The Washington Post (11/16, Johnson) reports Pfizer “requested emergency authorization Tuesday for its five-day antiviral” treatment “regimen, [PF-07321332] Paxlovid, making it the second easy-to-take treatment aimed at keeping newly infected people out of the hospital to go before the Food and Drug Administration.” The “submission came shortly after the company announced that the clinical trial testing the drug regimen had been halted early due to overwhelming evidence that it worked.” When the treatment “was given to people at high risk of severe illness within three days of symptom onset, it reduced the rate of death and hospitalization by 89% compared with people given a placebo.”

The New York Times (11/16, Robbins) reports the drug “could become available within weeks if authorization is granted,” and “is meant to be dispensed by pharmacies and taken at home.”

The New York Times (11/17, Rabin) reports, “Americans died of drug overdoses in record numbers as the pandemic spread across the country, federal researchers” with the CDC’s National Center for Health Statistics “reported on Wednesday.” During the 12-month period ending in April, provisional figures indicate that “more than 100,000 Americans died of overdoses, up almost 30% from the 78,000 deaths in the prior year.”

The Washington Post (11/17, A1, Keating, Bernstein) reports that this “is the first time that drug-related deaths have reached six figures in any 12-month period” in U.S. history.

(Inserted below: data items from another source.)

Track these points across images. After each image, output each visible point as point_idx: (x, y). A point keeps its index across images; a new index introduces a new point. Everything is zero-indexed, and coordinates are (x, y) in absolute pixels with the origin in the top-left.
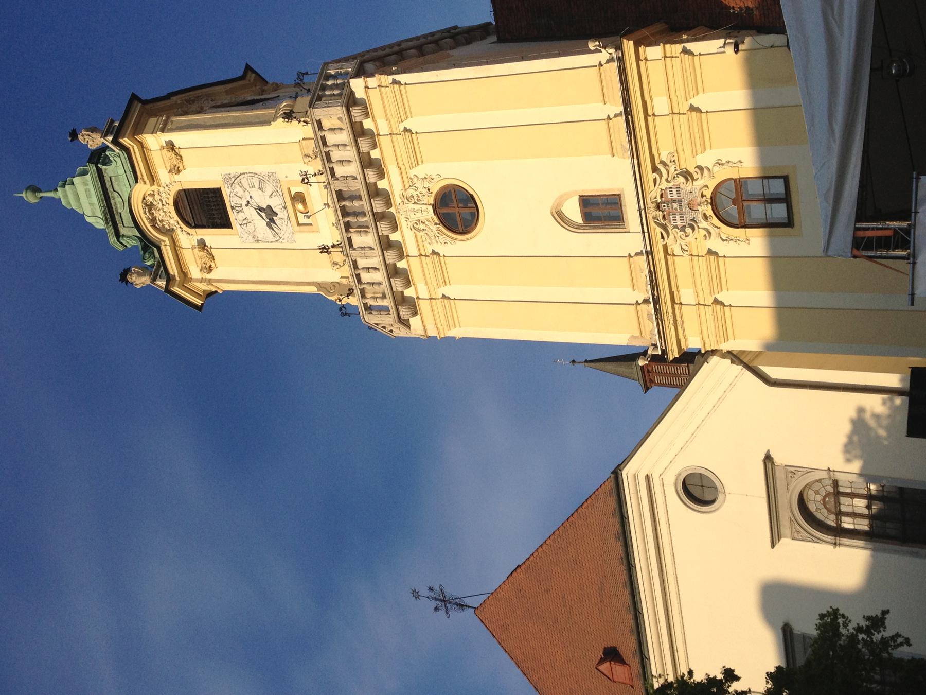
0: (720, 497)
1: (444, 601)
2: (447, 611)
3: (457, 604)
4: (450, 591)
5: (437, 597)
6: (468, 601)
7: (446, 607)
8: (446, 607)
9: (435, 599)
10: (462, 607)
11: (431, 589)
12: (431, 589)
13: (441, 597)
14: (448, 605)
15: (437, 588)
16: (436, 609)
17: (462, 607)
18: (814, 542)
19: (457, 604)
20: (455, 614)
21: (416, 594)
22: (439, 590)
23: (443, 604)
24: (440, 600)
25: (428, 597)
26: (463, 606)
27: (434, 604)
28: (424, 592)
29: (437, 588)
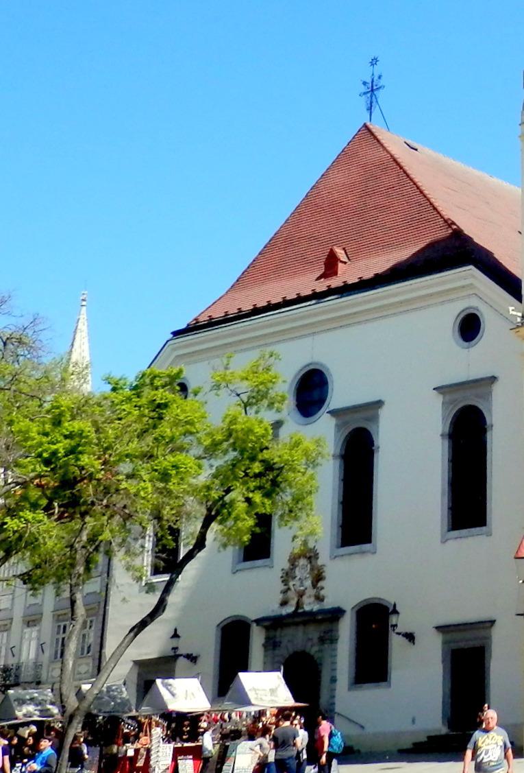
0: (466, 344)
1: (372, 90)
2: (365, 93)
3: (371, 103)
4: (380, 94)
5: (374, 83)
6: (376, 111)
8: (368, 92)
9: (373, 81)
10: (370, 109)
11: (380, 77)
12: (380, 77)
13: (375, 88)
14: (369, 95)
15: (382, 83)
16: (365, 83)
17: (370, 109)
18: (443, 419)
19: (371, 103)
20: (363, 102)
21: (374, 62)
22: (380, 85)
23: (370, 90)
24: (372, 86)
25: (373, 75)
26: (371, 109)
27: (369, 81)
28: (378, 69)
29: (382, 83)
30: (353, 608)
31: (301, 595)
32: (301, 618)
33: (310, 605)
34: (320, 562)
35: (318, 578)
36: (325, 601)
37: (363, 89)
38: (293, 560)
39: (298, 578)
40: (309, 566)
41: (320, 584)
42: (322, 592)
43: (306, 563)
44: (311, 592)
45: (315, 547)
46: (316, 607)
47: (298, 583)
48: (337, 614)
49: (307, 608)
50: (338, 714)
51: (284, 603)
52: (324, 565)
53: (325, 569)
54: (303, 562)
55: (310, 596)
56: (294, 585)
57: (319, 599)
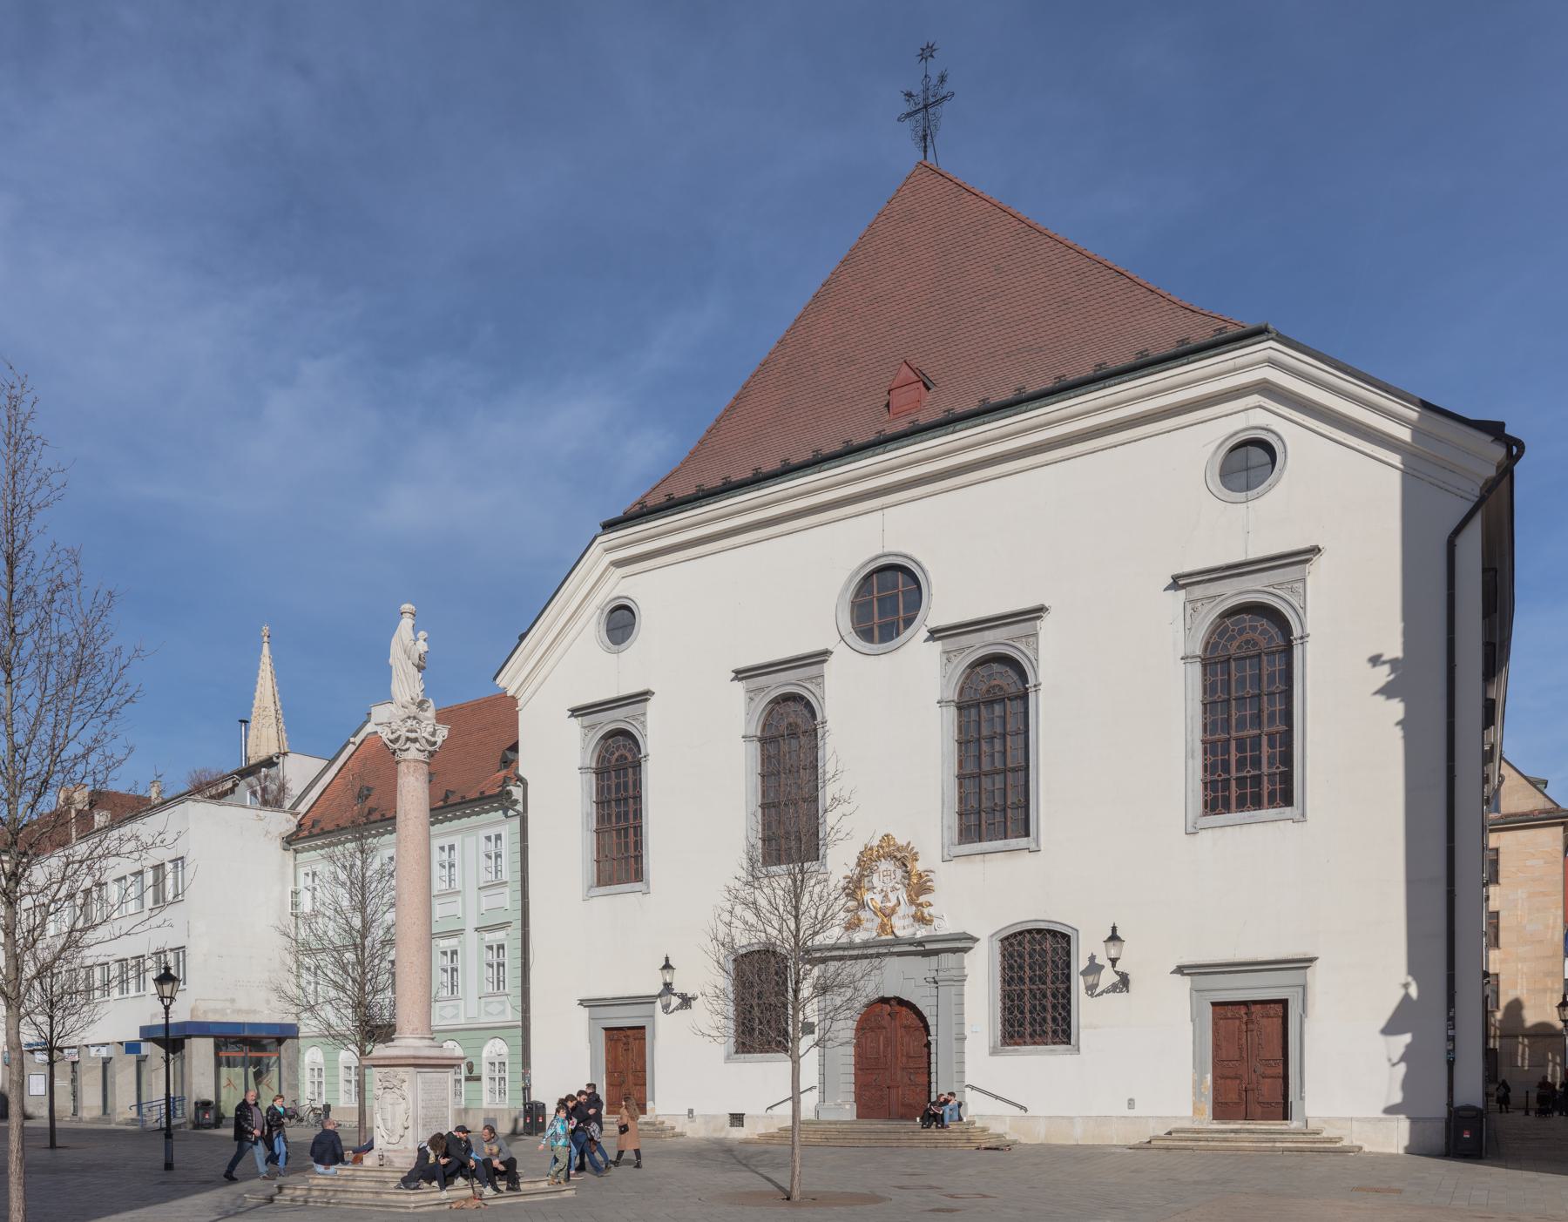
1: (926, 107)
2: (909, 115)
7: (916, 112)
8: (916, 112)
10: (925, 138)
14: (919, 116)
16: (909, 95)
17: (925, 138)
27: (917, 89)
30: (992, 936)
31: (888, 914)
32: (886, 948)
33: (903, 927)
34: (920, 866)
35: (919, 887)
36: (936, 922)
37: (907, 108)
38: (866, 862)
39: (879, 889)
40: (899, 873)
41: (922, 899)
42: (931, 910)
43: (892, 868)
44: (905, 909)
45: (909, 843)
46: (921, 932)
47: (878, 898)
48: (961, 944)
49: (899, 933)
50: (973, 1088)
51: (852, 926)
52: (932, 871)
53: (932, 876)
54: (885, 865)
55: (904, 917)
56: (872, 899)
57: (922, 920)
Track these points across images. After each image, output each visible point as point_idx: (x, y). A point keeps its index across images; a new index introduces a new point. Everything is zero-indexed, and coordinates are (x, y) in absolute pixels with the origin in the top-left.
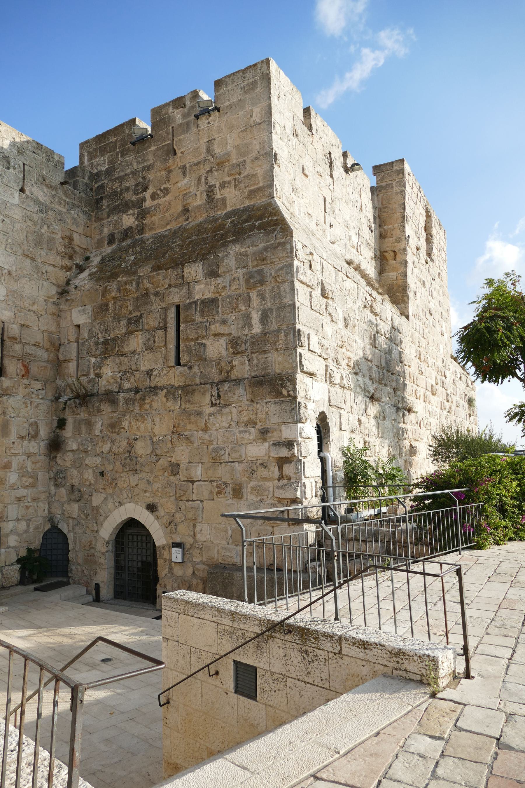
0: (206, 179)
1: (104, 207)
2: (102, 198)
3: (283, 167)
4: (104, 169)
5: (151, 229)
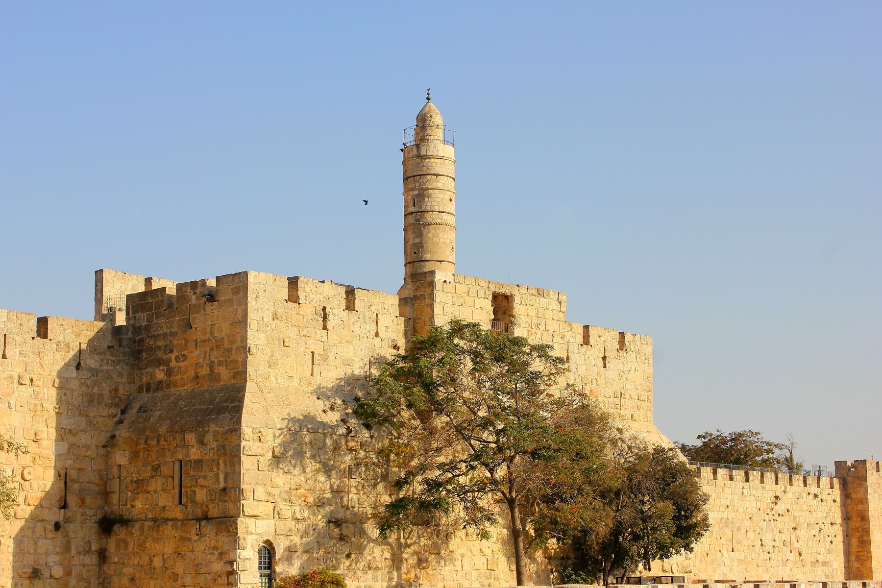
4: (143, 324)
5: (175, 386)
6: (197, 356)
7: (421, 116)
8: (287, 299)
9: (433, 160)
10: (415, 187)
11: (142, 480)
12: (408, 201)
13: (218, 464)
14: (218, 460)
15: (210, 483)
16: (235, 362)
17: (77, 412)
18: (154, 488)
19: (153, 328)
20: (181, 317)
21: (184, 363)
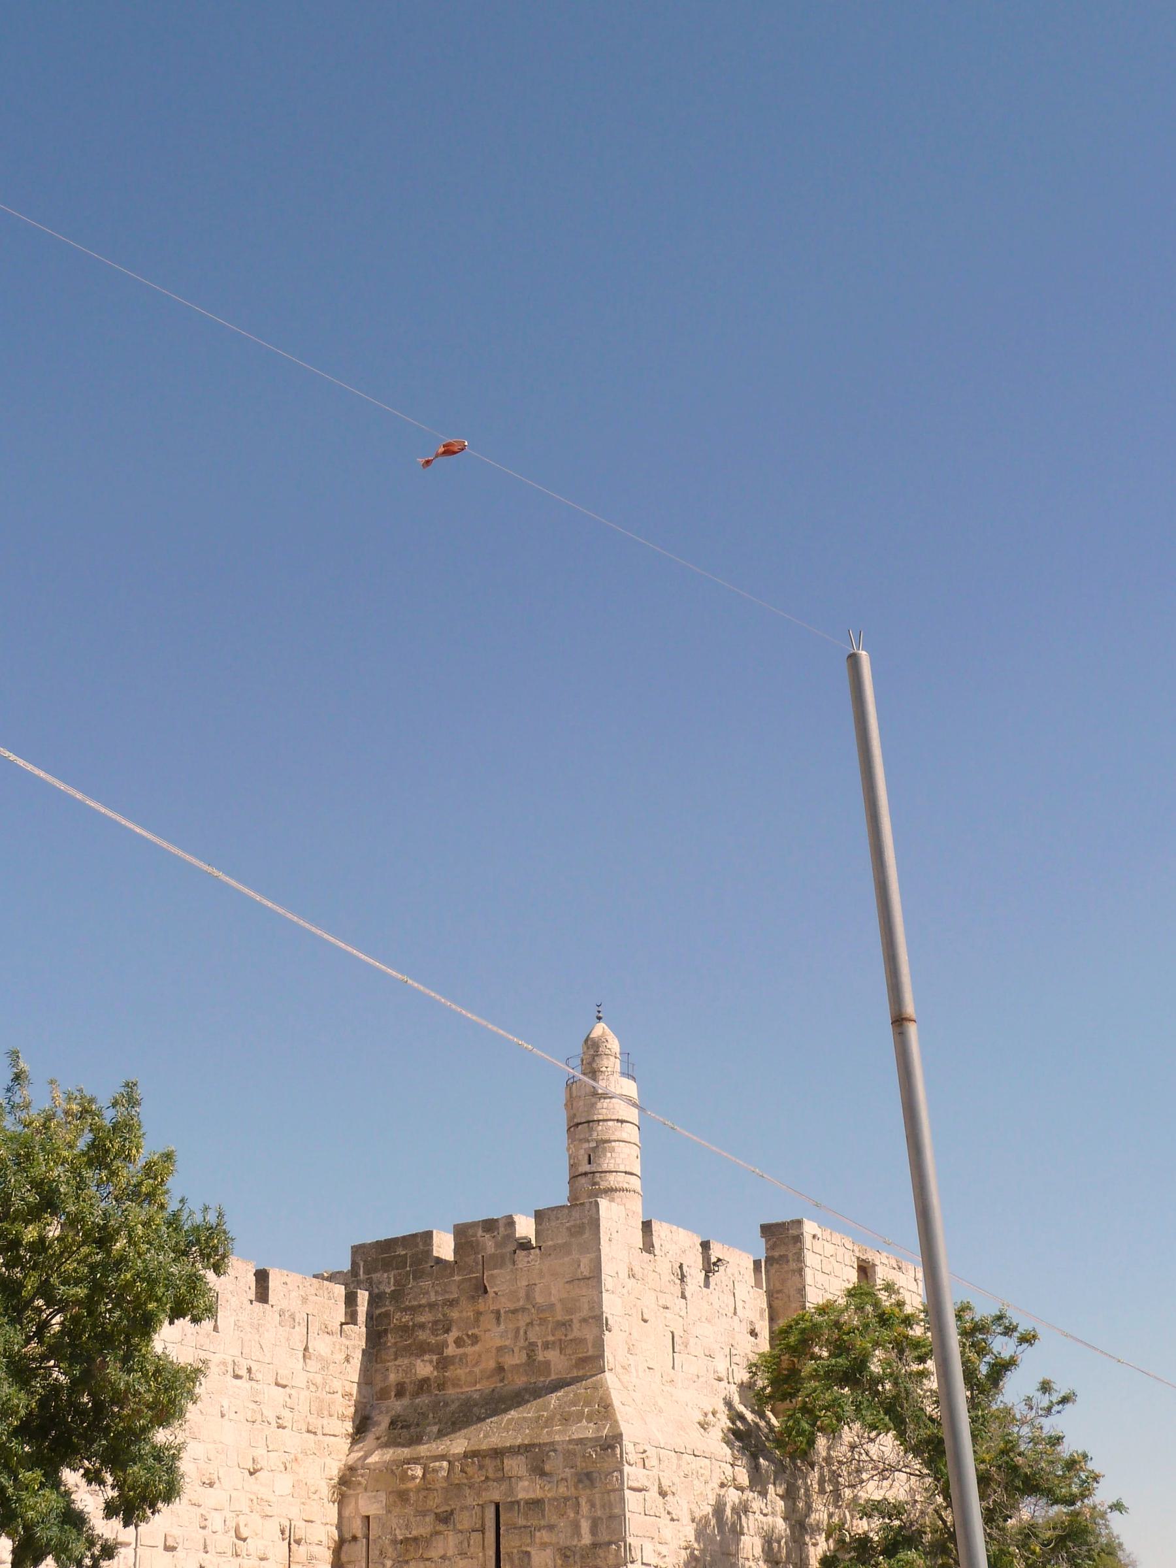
0: (526, 1333)
1: (389, 1344)
2: (386, 1331)
3: (615, 1329)
4: (388, 1290)
8: (642, 1247)
11: (415, 1539)
13: (578, 1504)
14: (577, 1498)
15: (562, 1538)
16: (580, 1341)
17: (304, 1428)
18: (442, 1552)
19: (409, 1294)
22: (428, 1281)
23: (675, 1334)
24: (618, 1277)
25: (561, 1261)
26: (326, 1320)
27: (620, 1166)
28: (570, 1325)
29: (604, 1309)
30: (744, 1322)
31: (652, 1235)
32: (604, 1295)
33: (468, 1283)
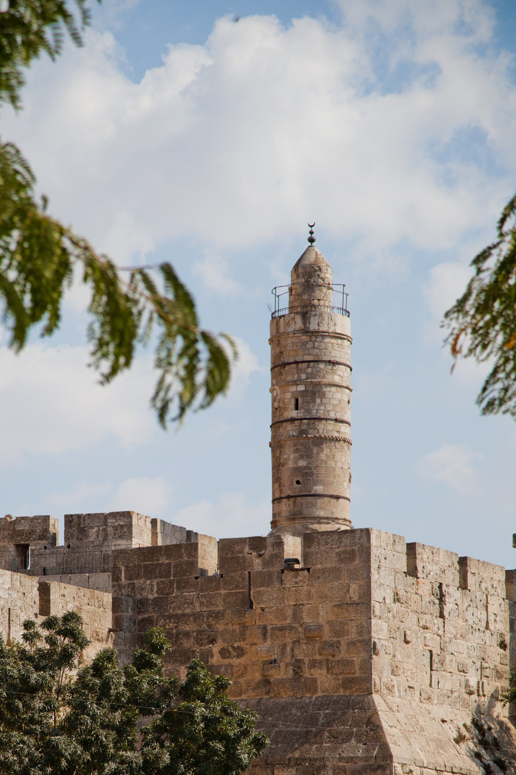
3: (382, 652)
4: (151, 597)
6: (268, 651)
7: (304, 267)
8: (406, 571)
9: (327, 340)
10: (300, 379)
12: (286, 400)
16: (349, 663)
19: (173, 602)
20: (232, 589)
21: (239, 660)
22: (193, 592)
23: (434, 652)
24: (385, 602)
25: (330, 585)
26: (97, 628)
27: (331, 413)
28: (337, 647)
29: (373, 634)
30: (495, 635)
31: (415, 558)
32: (373, 621)
33: (235, 598)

Furthermore, “[the] new data shows there are now more overdose deaths from the illegal synthetic opioid fentanyl than there were overdose deaths from all drugs in 2016.”

Reuters (11/17) reports the figure “marks a 28.5% jump from the previous year, with deaths from opioids such as fentanyl, which can be 100 times more potent than morphine, and psychostimulants such as methamphetamine helping drive the increase, provisional data from the health agency showed.”

The Washington Post (11/18, Diamond) reports, “ The American Medical Association and more than 60 other health care associations on Thursday called on employers to voluntarily implement President Biden’s contested vaccine-or-testing mandate, saying businesses had no time to waste ahead of the busy holiday season.” The organizations wrote, “We—physicians, nurses and advanced practice clinicians, health experts, and health care professional societies—fully support the requirement that workers at companies with over 100 workers be vaccinated or tested. ... From the first day of this pandemic, businesses have wanted to vanquish this virus. Now is their chance to step up and show they are serious.”